Schafft der HSV das Relegationstriple, Nicolai Müller?

»In erster Linie bin ich Fan der Nationalmannschaft«

Sieben Tore haben Sie bisher erzielt. In den vergangenen vier Spielen waren es alleine drei Tore und ein Assist. Warum läuft es für Sie momentan so gut?
Ich durfte alle Rückrunden-Spiele von Anfang an spielen und habe seit dem Winter kein einziges Training verpasst. Das sorgt natürlich für ein gutes inneres Gefühl. Das Selbstvertrauen kommt dann durch die Leistungen in den Spielen, die momentan stimmt.

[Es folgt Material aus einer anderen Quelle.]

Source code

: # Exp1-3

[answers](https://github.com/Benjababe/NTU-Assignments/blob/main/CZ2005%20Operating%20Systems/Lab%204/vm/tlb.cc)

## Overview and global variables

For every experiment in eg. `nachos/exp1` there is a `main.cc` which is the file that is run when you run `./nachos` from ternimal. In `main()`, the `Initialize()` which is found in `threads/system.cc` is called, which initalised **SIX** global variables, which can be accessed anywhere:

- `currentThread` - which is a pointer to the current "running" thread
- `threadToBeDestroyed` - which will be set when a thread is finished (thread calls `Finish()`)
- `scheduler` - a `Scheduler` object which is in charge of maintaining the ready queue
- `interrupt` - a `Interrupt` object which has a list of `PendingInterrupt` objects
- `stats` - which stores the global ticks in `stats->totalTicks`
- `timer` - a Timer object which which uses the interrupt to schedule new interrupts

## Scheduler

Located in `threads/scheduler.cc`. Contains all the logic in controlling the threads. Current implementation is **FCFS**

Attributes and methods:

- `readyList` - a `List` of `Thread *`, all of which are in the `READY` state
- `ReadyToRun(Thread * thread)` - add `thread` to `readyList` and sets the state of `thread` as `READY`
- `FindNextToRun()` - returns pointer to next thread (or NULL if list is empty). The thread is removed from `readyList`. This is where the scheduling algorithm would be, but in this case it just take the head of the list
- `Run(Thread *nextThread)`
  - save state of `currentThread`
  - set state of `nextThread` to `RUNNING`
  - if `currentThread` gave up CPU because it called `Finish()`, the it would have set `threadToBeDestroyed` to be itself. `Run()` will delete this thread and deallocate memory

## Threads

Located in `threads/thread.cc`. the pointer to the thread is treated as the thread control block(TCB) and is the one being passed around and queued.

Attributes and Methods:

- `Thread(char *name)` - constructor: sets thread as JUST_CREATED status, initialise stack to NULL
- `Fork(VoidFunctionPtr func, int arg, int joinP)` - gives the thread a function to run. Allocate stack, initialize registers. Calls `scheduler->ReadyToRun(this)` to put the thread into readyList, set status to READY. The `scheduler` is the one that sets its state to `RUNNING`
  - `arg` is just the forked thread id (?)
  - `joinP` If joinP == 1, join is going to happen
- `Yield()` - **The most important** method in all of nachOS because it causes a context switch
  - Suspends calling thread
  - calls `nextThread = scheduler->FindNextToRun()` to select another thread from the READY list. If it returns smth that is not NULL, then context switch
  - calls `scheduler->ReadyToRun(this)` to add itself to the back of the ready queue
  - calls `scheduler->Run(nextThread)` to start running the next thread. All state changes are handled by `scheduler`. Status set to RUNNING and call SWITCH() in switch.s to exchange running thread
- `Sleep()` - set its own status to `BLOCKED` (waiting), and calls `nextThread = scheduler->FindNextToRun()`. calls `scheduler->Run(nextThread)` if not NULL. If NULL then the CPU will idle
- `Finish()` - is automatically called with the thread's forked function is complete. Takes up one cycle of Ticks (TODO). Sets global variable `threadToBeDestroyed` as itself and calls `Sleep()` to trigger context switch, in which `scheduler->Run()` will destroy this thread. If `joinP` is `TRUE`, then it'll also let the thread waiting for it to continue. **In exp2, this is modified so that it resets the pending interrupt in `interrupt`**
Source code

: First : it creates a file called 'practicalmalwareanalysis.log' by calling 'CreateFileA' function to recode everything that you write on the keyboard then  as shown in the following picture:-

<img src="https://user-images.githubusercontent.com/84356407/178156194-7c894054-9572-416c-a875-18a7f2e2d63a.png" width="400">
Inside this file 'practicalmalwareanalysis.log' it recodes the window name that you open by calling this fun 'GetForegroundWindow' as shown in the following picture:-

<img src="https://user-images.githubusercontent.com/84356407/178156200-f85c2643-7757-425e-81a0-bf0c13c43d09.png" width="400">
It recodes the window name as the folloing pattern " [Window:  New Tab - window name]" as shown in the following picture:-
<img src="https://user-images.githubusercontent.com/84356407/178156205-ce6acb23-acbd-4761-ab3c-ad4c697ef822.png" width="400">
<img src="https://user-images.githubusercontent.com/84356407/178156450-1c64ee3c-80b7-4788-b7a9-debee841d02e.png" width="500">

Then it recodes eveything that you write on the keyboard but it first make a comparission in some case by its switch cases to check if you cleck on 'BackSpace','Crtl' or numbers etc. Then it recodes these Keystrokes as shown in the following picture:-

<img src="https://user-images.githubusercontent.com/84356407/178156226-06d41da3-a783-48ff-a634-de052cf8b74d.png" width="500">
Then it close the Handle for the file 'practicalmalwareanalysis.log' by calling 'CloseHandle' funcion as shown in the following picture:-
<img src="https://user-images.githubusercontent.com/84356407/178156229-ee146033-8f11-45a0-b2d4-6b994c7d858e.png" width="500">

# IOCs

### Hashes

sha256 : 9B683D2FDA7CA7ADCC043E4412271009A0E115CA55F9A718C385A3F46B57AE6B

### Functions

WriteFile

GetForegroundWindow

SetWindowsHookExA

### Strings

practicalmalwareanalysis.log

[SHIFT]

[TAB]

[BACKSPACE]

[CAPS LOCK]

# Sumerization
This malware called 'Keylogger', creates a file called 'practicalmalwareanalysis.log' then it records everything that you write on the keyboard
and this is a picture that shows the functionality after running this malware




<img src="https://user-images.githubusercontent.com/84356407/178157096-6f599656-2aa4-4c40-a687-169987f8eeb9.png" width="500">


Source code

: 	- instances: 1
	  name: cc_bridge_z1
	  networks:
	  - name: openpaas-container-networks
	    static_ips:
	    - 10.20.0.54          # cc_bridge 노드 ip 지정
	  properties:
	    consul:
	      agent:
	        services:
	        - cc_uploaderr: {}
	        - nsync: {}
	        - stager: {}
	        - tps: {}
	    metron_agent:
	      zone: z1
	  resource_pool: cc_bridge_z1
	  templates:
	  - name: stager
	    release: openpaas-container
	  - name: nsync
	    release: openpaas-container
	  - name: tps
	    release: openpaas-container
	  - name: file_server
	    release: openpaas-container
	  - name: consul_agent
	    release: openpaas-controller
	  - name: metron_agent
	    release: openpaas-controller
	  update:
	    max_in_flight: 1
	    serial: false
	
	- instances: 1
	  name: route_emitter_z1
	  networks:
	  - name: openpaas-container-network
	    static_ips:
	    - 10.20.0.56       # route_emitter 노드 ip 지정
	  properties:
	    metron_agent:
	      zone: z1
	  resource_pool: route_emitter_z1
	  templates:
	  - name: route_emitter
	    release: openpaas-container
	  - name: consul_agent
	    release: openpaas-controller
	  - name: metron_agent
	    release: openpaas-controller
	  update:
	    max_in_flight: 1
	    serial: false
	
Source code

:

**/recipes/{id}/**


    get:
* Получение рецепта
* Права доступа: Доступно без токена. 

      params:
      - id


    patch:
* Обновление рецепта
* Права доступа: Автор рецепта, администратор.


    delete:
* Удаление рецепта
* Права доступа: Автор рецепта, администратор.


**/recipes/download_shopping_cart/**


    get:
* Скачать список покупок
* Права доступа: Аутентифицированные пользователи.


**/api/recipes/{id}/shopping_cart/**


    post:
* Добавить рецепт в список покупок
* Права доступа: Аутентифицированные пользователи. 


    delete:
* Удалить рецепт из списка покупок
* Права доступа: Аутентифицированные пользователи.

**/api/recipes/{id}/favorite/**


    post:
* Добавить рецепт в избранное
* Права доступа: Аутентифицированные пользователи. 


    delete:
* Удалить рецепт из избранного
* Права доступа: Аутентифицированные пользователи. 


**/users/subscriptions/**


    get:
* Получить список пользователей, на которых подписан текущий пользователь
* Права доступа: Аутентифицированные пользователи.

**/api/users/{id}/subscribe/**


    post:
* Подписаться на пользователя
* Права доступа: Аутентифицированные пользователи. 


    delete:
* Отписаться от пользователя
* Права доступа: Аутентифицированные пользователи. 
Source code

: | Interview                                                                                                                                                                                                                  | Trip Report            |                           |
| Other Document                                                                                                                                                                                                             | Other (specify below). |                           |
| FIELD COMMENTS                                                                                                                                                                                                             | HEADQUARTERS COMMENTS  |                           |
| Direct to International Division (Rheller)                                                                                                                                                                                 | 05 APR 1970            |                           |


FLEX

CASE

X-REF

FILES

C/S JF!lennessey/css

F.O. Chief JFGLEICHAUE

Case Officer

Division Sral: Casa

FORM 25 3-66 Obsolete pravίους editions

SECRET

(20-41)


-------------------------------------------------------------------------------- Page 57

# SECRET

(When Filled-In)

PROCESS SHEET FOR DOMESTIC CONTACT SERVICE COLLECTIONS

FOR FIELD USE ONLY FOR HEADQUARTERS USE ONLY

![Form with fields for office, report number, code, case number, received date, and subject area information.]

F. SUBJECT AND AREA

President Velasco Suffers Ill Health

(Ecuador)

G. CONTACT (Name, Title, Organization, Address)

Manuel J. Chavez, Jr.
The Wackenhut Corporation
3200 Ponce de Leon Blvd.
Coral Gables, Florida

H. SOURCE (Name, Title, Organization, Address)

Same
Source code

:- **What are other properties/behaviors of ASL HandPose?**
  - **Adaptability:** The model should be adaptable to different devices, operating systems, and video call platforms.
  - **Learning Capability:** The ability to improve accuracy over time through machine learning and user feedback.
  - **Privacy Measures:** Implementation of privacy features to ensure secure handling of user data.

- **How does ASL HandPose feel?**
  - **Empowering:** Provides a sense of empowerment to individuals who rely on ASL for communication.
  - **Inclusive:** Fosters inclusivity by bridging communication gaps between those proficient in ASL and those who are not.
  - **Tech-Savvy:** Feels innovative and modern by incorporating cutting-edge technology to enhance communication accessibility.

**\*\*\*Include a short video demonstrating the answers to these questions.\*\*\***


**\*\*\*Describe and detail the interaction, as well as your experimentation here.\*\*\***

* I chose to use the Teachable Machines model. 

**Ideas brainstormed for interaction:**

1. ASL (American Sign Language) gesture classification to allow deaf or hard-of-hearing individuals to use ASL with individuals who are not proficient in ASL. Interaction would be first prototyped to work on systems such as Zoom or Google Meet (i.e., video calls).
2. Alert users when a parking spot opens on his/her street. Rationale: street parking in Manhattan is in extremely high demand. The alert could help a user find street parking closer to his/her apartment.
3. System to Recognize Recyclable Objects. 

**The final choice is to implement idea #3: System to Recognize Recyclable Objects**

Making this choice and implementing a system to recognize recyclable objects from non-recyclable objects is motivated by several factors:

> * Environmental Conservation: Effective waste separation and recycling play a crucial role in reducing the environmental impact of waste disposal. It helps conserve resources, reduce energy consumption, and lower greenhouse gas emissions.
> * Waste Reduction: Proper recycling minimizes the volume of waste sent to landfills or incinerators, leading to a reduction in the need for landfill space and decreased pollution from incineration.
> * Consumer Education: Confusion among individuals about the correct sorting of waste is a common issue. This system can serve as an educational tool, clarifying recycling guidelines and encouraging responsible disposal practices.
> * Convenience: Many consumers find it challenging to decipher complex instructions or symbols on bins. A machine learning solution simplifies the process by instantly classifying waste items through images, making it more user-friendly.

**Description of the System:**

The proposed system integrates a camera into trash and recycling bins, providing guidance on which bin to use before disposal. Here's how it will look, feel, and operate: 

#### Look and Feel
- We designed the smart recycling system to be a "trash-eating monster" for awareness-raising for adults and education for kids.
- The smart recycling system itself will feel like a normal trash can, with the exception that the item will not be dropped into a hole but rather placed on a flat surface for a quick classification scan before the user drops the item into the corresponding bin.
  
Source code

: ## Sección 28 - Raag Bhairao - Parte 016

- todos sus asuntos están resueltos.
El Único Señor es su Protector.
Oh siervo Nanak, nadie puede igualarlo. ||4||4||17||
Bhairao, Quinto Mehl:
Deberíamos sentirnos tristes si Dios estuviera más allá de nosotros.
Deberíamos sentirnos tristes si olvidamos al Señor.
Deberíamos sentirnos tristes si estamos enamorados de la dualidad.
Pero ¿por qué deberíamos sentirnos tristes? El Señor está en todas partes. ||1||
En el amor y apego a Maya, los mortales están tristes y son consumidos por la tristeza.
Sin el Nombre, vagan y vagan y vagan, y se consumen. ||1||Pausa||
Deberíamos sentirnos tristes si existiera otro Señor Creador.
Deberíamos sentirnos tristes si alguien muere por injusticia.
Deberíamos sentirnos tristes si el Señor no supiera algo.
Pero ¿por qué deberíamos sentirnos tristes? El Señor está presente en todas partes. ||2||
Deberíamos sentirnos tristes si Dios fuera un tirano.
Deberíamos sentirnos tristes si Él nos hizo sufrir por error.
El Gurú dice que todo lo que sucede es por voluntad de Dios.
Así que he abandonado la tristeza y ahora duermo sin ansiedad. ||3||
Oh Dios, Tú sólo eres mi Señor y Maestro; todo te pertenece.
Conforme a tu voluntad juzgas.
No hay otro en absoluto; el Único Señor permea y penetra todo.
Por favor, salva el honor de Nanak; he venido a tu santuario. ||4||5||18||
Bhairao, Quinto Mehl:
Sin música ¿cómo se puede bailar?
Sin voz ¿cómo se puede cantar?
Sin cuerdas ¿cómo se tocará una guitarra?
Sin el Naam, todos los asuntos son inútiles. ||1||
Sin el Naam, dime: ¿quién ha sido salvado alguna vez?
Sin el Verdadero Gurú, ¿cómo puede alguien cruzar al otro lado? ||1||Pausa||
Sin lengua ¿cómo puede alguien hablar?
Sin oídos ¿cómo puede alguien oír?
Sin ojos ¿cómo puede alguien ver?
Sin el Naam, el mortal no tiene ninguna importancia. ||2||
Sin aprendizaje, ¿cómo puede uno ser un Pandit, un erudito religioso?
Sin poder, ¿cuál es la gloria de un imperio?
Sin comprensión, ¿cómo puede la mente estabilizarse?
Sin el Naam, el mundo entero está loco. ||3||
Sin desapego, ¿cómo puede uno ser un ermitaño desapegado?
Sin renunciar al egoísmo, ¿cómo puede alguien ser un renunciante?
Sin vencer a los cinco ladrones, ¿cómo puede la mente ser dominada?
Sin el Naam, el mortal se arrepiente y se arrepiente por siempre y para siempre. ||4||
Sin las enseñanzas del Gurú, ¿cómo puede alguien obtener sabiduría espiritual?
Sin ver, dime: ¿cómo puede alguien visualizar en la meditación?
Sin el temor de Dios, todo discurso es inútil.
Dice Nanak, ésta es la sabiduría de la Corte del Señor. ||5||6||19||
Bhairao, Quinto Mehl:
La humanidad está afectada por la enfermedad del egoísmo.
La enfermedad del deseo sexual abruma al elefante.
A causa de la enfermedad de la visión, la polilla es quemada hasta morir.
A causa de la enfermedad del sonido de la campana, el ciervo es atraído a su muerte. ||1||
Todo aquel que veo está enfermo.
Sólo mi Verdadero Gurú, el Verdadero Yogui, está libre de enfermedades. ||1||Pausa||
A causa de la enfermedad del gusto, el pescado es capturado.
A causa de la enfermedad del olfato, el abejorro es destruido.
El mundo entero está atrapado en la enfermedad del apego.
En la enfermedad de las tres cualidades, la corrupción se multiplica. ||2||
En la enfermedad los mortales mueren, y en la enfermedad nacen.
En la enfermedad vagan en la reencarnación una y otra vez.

René Adler lobte Sie neulich für Ihre Defensivqualitäten. Wie würden Sie Ihre Spielweise beschreiben?
Ich habe offensiv gute Laufwege und meist ein Auge in den Spielsituationen, in denen meine Mitspieler besser stehen als ich. Durch meine Schnelligkeit kann ich auch einiges wettmachen. In den letzten Jahren konnte ich zudem meinen Torabschluss verbessern. Was die Defensive angeht, ist es für mich selbstverständlich der Mannschaft zu helfen. Daher freut es mich, wenn René so etwas über mich sagt.

In welchen Bereichen würden Sie sich gerne noch verbessern?
Mehr Ruhe und mehr Geduld am Ball täten mir in der ein oder anderen Situation noch ganz gut.

Sie können in der Offensive jede Position bekleiden. Wo würde Nicolai Müller spielen, wenn Sie Bruno Labbadia wären?
In Mainz und in Fürth habe ich oft auf links gespielt, aber in Hamburg habe ich bestimmt 90 Prozent meiner Spiele auf rechts gespielt. Da es mir dort auch am besten gefällt und ich meine Stärken am besten einbringen kann, würde ich mich auf rechts aufstellen.

Gibt es Spieler, an deren Spielweise Sie sich orientieren?
Da fällt mir kein direkter Spieler ein. Ich schaue natürlich viele Spiele in meiner Freizeit, darunter auch die Champions League, und achte dann allgemein auf die Spieler meiner Position. Wenn ich gelungene Aktionen sehe, versuche ich das aufzunehmen und für meine Spielweise zu adaptieren.

Wer war denn Ihr Lieblingsspieler, bevor Sie Profi wurden?
Das allererste Trikot, dass ich besessen habe, war von Jürgen Klinsmann. Das habe ich allerdings geschenkt bekommen. Früher fand ich eigentlich alle Fußballspieler cool. Als ich dann etwas älter wurde, habe ich mir viele Spiele von Thierry Henry und Ronaldo angeguckt, weil die mich mit ihrer Spielweise fasziniert haben und ich deren Art einfach ziemlich sympathisch fand.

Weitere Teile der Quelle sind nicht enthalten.